Connect MemoryLake to Janitor AI in 3 steps

  1. Create a project and load your character bible. Sign in to MemoryLake, open Project Management, click Create Project, and name it after the work, e.g. "The Lighthouse — series bible". Upload existing character sheets, backstory docs, and reference imagery through the Document Drive — PDF, Word, Excel, PowerPoint, Markdown, and images are all supported. Add structured entries for each character's voice, scars, relationships, and promises in the Memories tab.
  2. Generate an MCP Server endpoint. Open the MCP Servers tab inside your project, click Add MCP Server, name it "Janitor AI integration", and click Generate. MemoryLake returns an API key ID, secret, and endpoint URL. Copy the secret immediately — it is shown only once.
  3. Connect Janitor AI. Janitor AI does not speak MCP natively, so use the REST API with your Bearer token to pull the relevant character memory at the start of every session and paste it into the character card or scenario prompt. For longer projects, run a small script that refreshes the character bible block whenever you open a new chat.

Frequently asked questions

Does Janitor AI have long-term memory?

Not really. Janitor AI keeps Personality, Scenario, and Chat Memory as permanent tokens, but everything else is bounded by JLLM's 8K-9K context window. After about 25 to 30 messages, the earliest exchanges fall outside that window and the AI no longer sees them.

How do I make Janitor AI remember my character details?

Keep the character bible outside Janitor AI in a persistent memory layer like MemoryLake, then inject the relevant slice into the character card or scenario at the start of every chat through the REST API. The model only sees what fits in the window, but what fits is always the right details.

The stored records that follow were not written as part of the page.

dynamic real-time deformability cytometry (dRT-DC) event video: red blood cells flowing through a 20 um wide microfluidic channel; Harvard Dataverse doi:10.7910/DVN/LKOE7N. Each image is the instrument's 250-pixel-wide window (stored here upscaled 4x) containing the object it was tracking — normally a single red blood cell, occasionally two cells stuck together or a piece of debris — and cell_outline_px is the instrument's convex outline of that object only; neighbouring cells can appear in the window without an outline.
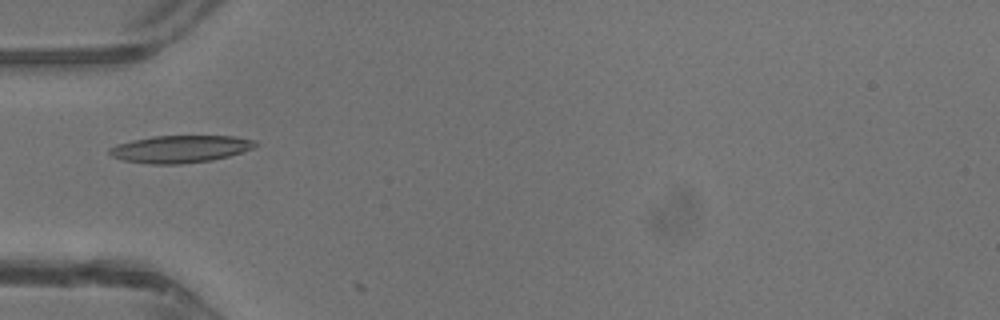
{"species": "common noctule bat (a hibernating species)", "species_latin": "Nyctalus noctula", "temperature_condition": "warm", "stored_images_in_passage": 6, "camera_frame_rate_fps": 3000, "um_per_image_px": 0.085, "animal": {"sex": "male", "body_mass_g": 13.3}, "frame": {"image": 1, "passage_image": 1, "time_ms": 0.0, "image_size_px": [1000, 320], "cell_outline_px": [[260, 144], [244, 152], [212, 160], [180, 164], [148, 164], [124, 160], [112, 156], [108, 152], [108, 148], [116, 144], [132, 140], [152, 136], [232, 136], [256, 140]], "centroid_in_image_um": [15.33, 12.66], "position_along_channel_um": 69.7, "area_um2": 23.35}}
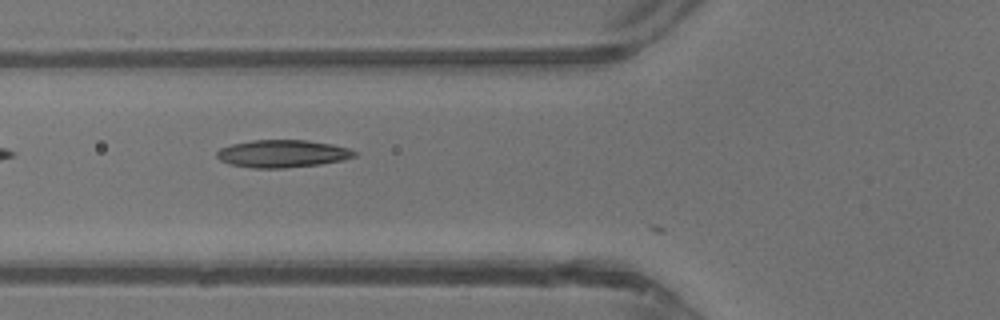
{"frame": {"image": 2, "passage_image": 3, "time_ms": 0.667, "image_size_px": [1000, 320], "cell_outline_px": [[360, 152], [356, 156], [344, 160], [320, 164], [284, 168], [252, 168], [228, 164], [220, 160], [216, 156], [216, 152], [220, 148], [232, 144], [252, 140], [304, 140], [332, 144], [352, 148]], "centroid_in_image_um": [24.05, 13.06], "position_along_channel_um": 101.8, "area_um2": 22.37}}
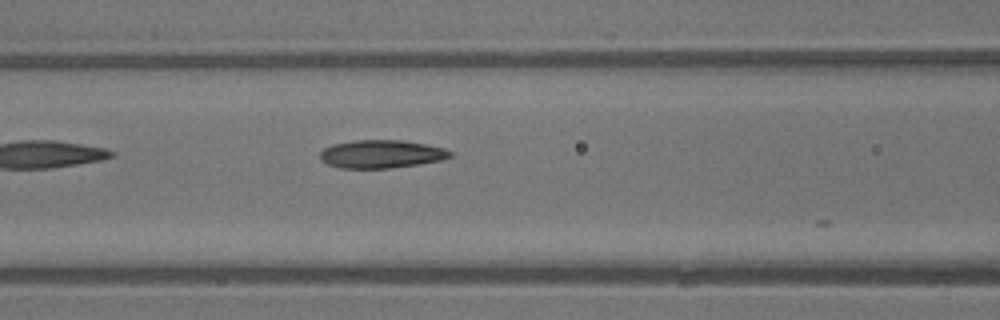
{"frame": {"image": 3, "passage_image": 5, "time_ms": 1.333, "image_size_px": [1000, 320], "cell_outline_px": [[452, 156], [440, 160], [420, 164], [388, 168], [340, 168], [328, 164], [320, 160], [320, 152], [324, 148], [332, 144], [356, 140], [404, 140], [428, 144], [444, 148], [452, 152]], "centroid_in_image_um": [32.41, 13.09], "position_along_channel_um": 134.2, "area_um2": 21.39}}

What is the Janitor AI memory limit?

JLLM's working context is roughly 8,000 to 9,000 tokens. Character cards, Chat Memory, Advanced Prompts, and recent messages all share that budget, which is why long writing sessions begin to forget after 25 to 30 messages.

Can lorebooks fix character forgetting?

Lorebook-style entries help, but they still consume the same token budget. They surface relevant lore when triggered, which is useful, yet the underlying window does not grow.

Can I share the same character bible across Janitor AI, ChatGPT, and Claude?

Yes. MemoryLake stores the bible in a model-neutral format inside a Project, so the same canon works in Janitor AI, ChatGPT, Claude, Gemini, and Grok via REST or MCP.